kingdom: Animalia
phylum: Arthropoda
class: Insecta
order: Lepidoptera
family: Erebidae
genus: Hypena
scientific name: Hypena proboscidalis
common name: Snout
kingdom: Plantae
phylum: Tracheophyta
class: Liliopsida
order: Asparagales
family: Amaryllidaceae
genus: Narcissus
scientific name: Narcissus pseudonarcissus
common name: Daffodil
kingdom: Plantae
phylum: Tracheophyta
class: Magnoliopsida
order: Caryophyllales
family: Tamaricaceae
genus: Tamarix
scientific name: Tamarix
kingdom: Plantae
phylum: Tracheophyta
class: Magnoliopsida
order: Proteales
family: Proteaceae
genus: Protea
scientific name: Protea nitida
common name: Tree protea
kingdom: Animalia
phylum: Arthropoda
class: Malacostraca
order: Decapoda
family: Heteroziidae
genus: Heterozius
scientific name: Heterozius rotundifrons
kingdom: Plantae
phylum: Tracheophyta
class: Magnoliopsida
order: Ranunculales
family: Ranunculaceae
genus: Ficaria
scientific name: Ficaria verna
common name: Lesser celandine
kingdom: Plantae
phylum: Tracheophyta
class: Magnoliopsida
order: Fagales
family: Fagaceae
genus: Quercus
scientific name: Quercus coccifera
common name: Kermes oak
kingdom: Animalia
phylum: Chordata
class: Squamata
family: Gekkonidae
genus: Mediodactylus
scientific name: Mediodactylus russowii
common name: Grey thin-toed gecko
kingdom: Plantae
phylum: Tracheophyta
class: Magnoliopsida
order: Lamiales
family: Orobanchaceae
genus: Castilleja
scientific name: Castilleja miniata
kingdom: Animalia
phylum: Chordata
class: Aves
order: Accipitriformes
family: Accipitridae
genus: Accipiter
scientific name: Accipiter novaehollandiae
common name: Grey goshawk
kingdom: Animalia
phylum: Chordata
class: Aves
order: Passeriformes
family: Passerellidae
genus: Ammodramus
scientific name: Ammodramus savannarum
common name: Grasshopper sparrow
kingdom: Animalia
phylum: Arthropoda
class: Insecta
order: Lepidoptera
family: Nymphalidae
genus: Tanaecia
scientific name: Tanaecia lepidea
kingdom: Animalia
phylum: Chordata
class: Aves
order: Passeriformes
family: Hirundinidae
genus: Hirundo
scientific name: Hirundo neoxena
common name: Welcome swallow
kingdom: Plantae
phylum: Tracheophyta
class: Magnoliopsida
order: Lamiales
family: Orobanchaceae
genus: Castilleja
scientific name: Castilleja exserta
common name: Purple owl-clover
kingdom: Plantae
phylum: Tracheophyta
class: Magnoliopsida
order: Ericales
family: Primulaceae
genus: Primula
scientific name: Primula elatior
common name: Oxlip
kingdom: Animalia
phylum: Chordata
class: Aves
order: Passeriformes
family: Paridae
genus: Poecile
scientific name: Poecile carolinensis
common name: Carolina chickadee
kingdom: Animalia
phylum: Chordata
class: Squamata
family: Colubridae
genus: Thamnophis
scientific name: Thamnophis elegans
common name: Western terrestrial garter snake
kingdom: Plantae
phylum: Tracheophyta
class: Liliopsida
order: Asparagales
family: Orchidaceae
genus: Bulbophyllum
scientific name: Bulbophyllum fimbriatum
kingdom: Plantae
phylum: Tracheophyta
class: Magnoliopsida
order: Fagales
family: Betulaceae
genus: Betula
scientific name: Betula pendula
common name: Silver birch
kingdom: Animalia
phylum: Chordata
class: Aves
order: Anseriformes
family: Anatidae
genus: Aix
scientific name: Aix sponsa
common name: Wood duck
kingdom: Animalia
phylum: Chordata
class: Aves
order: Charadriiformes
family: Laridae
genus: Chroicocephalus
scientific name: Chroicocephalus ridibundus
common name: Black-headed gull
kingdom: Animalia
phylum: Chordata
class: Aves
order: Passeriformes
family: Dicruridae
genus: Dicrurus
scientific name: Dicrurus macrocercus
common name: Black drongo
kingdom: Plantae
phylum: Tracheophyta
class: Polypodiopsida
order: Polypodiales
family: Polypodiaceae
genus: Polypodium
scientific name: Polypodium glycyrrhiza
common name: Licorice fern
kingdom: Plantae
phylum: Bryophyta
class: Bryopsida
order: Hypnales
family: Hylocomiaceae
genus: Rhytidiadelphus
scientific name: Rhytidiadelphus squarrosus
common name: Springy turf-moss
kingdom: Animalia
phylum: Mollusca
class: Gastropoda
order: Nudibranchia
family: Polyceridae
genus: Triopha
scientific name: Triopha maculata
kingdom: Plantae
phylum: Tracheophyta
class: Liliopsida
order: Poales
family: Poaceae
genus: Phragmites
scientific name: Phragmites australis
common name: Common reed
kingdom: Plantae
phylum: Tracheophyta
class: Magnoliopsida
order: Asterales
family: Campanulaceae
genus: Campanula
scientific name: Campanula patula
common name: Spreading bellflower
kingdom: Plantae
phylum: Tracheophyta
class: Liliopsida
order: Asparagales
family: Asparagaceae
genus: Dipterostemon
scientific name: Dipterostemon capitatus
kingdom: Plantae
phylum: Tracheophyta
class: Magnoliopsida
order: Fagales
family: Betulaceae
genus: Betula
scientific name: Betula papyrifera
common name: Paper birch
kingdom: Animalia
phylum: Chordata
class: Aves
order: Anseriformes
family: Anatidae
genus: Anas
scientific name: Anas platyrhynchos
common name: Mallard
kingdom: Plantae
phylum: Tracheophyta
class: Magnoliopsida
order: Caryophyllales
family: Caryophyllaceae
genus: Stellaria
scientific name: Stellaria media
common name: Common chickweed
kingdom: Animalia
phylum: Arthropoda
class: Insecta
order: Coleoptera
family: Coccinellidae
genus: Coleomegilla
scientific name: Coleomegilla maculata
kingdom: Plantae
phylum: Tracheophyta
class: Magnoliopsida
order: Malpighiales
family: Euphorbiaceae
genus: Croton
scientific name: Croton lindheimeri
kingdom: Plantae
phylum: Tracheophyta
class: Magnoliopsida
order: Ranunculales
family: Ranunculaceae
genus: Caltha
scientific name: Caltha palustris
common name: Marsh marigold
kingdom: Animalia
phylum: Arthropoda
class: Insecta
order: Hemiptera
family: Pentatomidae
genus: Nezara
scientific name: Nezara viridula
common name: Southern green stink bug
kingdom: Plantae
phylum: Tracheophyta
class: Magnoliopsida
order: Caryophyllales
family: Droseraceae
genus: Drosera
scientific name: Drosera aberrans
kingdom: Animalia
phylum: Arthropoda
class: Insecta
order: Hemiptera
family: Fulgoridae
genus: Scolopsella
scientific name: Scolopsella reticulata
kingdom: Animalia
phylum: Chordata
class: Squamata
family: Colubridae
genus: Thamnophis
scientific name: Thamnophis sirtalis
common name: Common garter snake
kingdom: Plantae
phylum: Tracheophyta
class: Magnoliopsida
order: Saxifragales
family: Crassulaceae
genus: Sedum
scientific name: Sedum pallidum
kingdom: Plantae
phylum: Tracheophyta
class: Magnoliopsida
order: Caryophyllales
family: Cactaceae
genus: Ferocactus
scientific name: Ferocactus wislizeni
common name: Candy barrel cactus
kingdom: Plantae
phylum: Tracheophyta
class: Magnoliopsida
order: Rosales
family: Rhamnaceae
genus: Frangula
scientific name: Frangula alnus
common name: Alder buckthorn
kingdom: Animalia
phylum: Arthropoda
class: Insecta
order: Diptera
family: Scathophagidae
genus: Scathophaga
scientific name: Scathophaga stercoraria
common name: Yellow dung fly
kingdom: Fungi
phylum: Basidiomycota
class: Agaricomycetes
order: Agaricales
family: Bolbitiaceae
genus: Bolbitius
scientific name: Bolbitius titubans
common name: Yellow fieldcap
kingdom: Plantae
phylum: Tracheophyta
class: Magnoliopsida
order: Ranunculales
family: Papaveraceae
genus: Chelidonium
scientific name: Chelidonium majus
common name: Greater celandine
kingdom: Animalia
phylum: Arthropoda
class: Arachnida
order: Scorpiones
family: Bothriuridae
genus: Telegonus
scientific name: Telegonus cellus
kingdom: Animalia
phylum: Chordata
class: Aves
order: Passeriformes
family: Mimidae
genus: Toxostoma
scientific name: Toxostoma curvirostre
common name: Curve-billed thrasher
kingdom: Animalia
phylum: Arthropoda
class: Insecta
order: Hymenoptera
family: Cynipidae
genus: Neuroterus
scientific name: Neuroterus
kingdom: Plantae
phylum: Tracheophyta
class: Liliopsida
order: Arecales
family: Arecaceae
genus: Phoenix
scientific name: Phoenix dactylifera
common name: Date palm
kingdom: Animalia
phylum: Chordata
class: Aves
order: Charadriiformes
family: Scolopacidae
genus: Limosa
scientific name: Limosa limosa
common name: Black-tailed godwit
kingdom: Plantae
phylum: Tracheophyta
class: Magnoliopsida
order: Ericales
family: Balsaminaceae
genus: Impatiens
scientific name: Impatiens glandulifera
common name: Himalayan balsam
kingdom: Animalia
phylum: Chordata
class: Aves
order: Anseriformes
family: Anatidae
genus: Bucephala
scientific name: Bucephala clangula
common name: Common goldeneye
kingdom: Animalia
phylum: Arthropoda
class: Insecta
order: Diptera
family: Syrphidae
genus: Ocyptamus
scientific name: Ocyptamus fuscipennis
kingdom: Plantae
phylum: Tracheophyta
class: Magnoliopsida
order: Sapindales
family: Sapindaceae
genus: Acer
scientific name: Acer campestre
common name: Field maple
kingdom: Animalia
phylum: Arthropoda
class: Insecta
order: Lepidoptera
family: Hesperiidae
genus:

Instructions to follow » Give the lines of the entries as a numbered list, starting at the very first line and ending at the line containing "family: Proteaceae", with both ends included and blank lines left out.

Solution to this problem »
1. kingdom: Animalia
2. phylum: Arthropoda
3. class: Insecta
4. order: Lepidoptera
5. family: Erebidae
6. genus: Hypena
7. scientific name: Hypena proboscidalis
8. common name: Snout
9. kingdom: Plantae
10. phylum: Tracheophyta
11. class: Liliopsida
12. order: Asparagales
13. family: Amaryllidaceae
14. genus: Narcissus
15. scientific name: Narcissus pseudonarcissus
16. common name: Daffodil
17. kingdom: Plantae
18. phylum: Tracheophyta
19. class: Magnoliopsida
20. order: Caryophyllales
21. family: Tamaricaceae
22. genus: Tamarix
23. scientific name: Tamarix
24. kingdom: Plantae
25. phylum: Tracheophyta
26. class: Magnoliopsida
27. order: Proteales
28. family: Proteaceae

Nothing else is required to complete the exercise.